Stored entries:
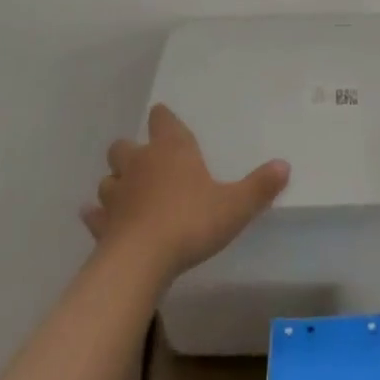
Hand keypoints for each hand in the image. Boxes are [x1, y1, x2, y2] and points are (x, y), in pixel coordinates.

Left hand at [82, 104, 289, 279]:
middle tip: (145, 163)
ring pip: (107, 178)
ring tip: (126, 194)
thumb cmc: (190, 222)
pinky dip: (97, 215)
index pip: (162, 120)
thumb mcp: (234, 206)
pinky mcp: (101, 224)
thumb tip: (284, 165)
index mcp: (171, 149)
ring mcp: (116, 194)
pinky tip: (101, 221)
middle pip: (124, 146)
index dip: (162, 118)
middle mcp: (140, 163)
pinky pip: (94, 214)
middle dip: (131, 151)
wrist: (140, 261)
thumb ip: (259, 187)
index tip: (163, 119)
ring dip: (115, 183)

-- Activity --
All entries need repeating exactly, but without the pictures.

-- Answer --
Hand keypoints for each hand in the image. Boxes are [x1, y1, x2, y2] and points are (x, y), in pixel coordinates.

Left hand at [82, 104, 289, 279]:
middle tip: (145, 163)
ring pip: (107, 178)
ring tip: (126, 194)
thumb cmc: (190, 222)
pinky dip: (97, 215)
index pip: (162, 120)
thumb mcp: (234, 206)
pinky mcp: (101, 224)
thumb tip: (284, 165)
index mcp: (171, 149)
ring mcp: (116, 194)
pinky tip: (101, 221)
middle pip: (124, 146)
index dip: (162, 118)
middle mcp: (140, 163)
pinky pip: (94, 214)
middle dip: (131, 151)
wrist: (140, 261)
thumb ip: (259, 187)
index tip: (163, 119)
ring dip: (115, 183)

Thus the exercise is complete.